__Task instructions__
Quote every line in the rows below character for character, with no changes.

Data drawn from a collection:

--------

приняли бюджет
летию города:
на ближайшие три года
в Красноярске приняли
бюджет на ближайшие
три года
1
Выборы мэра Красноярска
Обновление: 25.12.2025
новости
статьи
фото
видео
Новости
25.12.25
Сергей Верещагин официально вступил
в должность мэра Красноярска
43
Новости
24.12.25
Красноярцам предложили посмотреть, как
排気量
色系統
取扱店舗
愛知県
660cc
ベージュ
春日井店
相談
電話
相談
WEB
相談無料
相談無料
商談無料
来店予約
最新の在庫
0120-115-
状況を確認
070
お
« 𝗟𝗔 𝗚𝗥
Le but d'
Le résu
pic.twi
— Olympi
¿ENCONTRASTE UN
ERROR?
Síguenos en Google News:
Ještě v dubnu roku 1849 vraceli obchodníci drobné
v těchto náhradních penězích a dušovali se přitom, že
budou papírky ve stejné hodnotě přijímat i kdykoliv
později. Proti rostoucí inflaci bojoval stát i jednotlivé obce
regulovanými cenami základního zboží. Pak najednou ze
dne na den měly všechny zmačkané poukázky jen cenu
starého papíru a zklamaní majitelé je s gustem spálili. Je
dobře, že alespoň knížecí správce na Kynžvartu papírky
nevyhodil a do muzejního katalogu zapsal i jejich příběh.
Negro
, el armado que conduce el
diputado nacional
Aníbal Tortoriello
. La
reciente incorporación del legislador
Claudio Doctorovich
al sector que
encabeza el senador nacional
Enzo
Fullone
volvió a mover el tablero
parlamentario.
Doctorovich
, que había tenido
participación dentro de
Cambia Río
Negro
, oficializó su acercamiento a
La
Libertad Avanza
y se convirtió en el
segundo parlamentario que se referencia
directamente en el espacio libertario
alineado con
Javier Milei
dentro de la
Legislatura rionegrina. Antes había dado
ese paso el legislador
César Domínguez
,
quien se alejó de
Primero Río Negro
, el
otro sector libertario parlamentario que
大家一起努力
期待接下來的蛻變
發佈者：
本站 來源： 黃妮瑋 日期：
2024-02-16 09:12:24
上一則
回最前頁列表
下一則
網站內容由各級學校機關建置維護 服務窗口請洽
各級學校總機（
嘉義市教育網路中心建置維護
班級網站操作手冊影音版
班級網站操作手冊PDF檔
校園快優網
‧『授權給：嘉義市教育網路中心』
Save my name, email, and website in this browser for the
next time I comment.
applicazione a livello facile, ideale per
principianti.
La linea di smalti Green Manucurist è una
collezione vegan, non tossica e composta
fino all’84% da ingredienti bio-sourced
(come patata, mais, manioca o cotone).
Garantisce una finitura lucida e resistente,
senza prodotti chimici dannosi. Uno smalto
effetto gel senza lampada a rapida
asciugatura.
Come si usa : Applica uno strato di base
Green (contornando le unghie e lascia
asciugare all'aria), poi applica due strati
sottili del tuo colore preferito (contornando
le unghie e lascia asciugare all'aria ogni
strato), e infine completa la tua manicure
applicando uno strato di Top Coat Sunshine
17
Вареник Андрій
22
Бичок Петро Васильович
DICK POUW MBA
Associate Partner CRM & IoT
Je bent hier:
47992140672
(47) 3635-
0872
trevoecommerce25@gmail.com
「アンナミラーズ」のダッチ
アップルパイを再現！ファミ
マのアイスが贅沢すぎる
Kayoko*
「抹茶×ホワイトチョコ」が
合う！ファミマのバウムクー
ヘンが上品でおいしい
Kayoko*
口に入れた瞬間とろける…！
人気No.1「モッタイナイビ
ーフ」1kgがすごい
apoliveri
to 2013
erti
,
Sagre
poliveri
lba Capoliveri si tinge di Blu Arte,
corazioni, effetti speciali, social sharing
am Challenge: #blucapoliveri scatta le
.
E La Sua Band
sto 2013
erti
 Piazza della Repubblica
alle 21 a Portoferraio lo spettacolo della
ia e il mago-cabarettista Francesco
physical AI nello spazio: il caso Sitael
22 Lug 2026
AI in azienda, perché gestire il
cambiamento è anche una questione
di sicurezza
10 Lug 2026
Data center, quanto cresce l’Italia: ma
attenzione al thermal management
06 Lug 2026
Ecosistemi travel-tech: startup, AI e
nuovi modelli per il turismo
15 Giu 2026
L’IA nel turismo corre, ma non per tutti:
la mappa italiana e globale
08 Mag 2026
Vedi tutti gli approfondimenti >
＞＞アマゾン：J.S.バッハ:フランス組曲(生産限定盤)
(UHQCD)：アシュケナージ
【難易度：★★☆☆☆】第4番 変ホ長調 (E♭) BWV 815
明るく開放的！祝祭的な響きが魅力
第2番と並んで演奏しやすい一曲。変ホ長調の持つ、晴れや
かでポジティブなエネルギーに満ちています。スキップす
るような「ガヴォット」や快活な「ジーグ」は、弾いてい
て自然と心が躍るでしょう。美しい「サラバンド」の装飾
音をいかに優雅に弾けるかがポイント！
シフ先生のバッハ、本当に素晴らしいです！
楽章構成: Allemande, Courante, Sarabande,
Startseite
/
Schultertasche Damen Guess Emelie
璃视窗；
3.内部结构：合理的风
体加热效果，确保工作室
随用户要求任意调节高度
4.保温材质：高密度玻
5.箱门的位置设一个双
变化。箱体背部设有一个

--------

__Response to this task__
приняли бюджет
летию города:
на ближайшие три года
в Красноярске приняли
бюджет на ближайшие
три года
1
Выборы мэра Красноярска
Обновление: 25.12.2025
новости
статьи
фото
видео
Новости
25.12.25
Сергей Верещагин официально вступил
в должность мэра Красноярска
43
Новости
24.12.25
Красноярцам предложили посмотреть, как
排気量
色系統
取扱店舗
愛知県
660cc
ベージュ
春日井店
相談
電話
相談
WEB
相談無料
相談無料
商談無料
来店予約
最新の在庫
0120-115-
状況を確認
070
お
« 𝗟𝗔 𝗚𝗥
Le but d'
Le résu
pic.twi
— Olympi
¿ENCONTRASTE UN
ERROR?
Síguenos en Google News:
Ještě v dubnu roku 1849 vraceli obchodníci drobné
v těchto náhradních penězích a dušovali se přitom, že
budou papírky ve stejné hodnotě přijímat i kdykoliv
později. Proti rostoucí inflaci bojoval stát i jednotlivé obce
regulovanými cenami základního zboží. Pak najednou ze
dne na den měly všechny zmačkané poukázky jen cenu
starého papíru a zklamaní majitelé je s gustem spálili. Je
dobře, že alespoň knížecí správce na Kynžvartu papírky
nevyhodil a do muzejního katalogu zapsal i jejich příběh.
Negro
, el armado que conduce el
diputado nacional
Aníbal Tortoriello
. La
reciente incorporación del legislador
Claudio Doctorovich
al sector que
encabeza el senador nacional
Enzo
Fullone
volvió a mover el tablero
parlamentario.
Doctorovich
, que había tenido
participación dentro de
Cambia Río
Negro
, oficializó su acercamiento a
La
Libertad Avanza
y se convirtió en el
segundo parlamentario que se referencia
directamente en el espacio libertario
alineado con
Javier Milei
dentro de la
Legislatura rionegrina. Antes había dado
ese paso el legislador
César Domínguez
,
quien se alejó de
Primero Río Negro
, el
otro sector libertario parlamentario que
大家一起努力
期待接下來的蛻變
發佈者：
本站 來源： 黃妮瑋 日期：
2024-02-16 09:12:24
上一則
回最前頁列表
下一則
網站內容由各級學校機關建置維護 服務窗口請洽
各級學校總機（
嘉義市教育網路中心建置維護
班級網站操作手冊影音版
班級網站操作手冊PDF檔
校園快優網
‧『授權給：嘉義市教育網路中心』
Save my name, email, and website in this browser for the
next time I comment.
applicazione a livello facile, ideale per
principianti.
La linea di smalti Green Manucurist è una
collezione vegan, non tossica e composta
fino all’84% da ingredienti bio-sourced
(come patata, mais, manioca o cotone).
Garantisce una finitura lucida e resistente,
senza prodotti chimici dannosi. Uno smalto
effetto gel senza lampada a rapida
asciugatura.
Come si usa : Applica uno strato di base
Green (contornando le unghie e lascia
asciugare all'aria), poi applica due strati
sottili del tuo colore preferito (contornando
le unghie e lascia asciugare all'aria ogni
strato), e infine completa la tua manicure
applicando uno strato di Top Coat Sunshine
17
Вареник Андрій
22
Бичок Петро Васильович
DICK POUW MBA
Associate Partner CRM & IoT
Je bent hier:
47992140672
(47) 3635-
0872
trevoecommerce25@gmail.com
「アンナミラーズ」のダッチ
アップルパイを再現！ファミ
マのアイスが贅沢すぎる
Kayoko*
「抹茶×ホワイトチョコ」が
合う！ファミマのバウムクー
ヘンが上品でおいしい
Kayoko*
口に入れた瞬間とろける…！
人気No.1「モッタイナイビ
ーフ」1kgがすごい
apoliveri
to 2013
erti
,
Sagre
poliveri
lba Capoliveri si tinge di Blu Arte,
corazioni, effetti speciali, social sharing
am Challenge: #blucapoliveri scatta le
.
E La Sua Band
sto 2013
erti
 Piazza della Repubblica
alle 21 a Portoferraio lo spettacolo della
ia e il mago-cabarettista Francesco
physical AI nello spazio: il caso Sitael
22 Lug 2026
AI in azienda, perché gestire il
cambiamento è anche una questione
di sicurezza
10 Lug 2026
Data center, quanto cresce l’Italia: ma
attenzione al thermal management
06 Lug 2026
Ecosistemi travel-tech: startup, AI e
nuovi modelli per il turismo
15 Giu 2026
L’IA nel turismo corre, ma non per tutti:
la mappa italiana e globale
08 Mag 2026
Vedi tutti gli approfondimenti >
＞＞アマゾン：J.S.バッハ:フランス組曲(生産限定盤)
(UHQCD)：アシュケナージ
【難易度：★★☆☆☆】第4番 変ホ長調 (E♭) BWV 815
明るく開放的！祝祭的な響きが魅力
第2番と並んで演奏しやすい一曲。変ホ長調の持つ、晴れや
かでポジティブなエネルギーに満ちています。スキップす
るような「ガヴォット」や快活な「ジーグ」は、弾いてい
て自然と心が躍るでしょう。美しい「サラバンド」の装飾
音をいかに優雅に弾けるかがポイント！
シフ先生のバッハ、本当に素晴らしいです！
楽章構成: Allemande, Courante, Sarabande,
Startseite
/
Schultertasche Damen Guess Emelie
璃视窗；
3.内部结构：合理的风
体加热效果，确保工作室
随用户要求任意调节高度
4.保温材质：高密度玻
5.箱门的位置设一个双
变化。箱体背部设有一个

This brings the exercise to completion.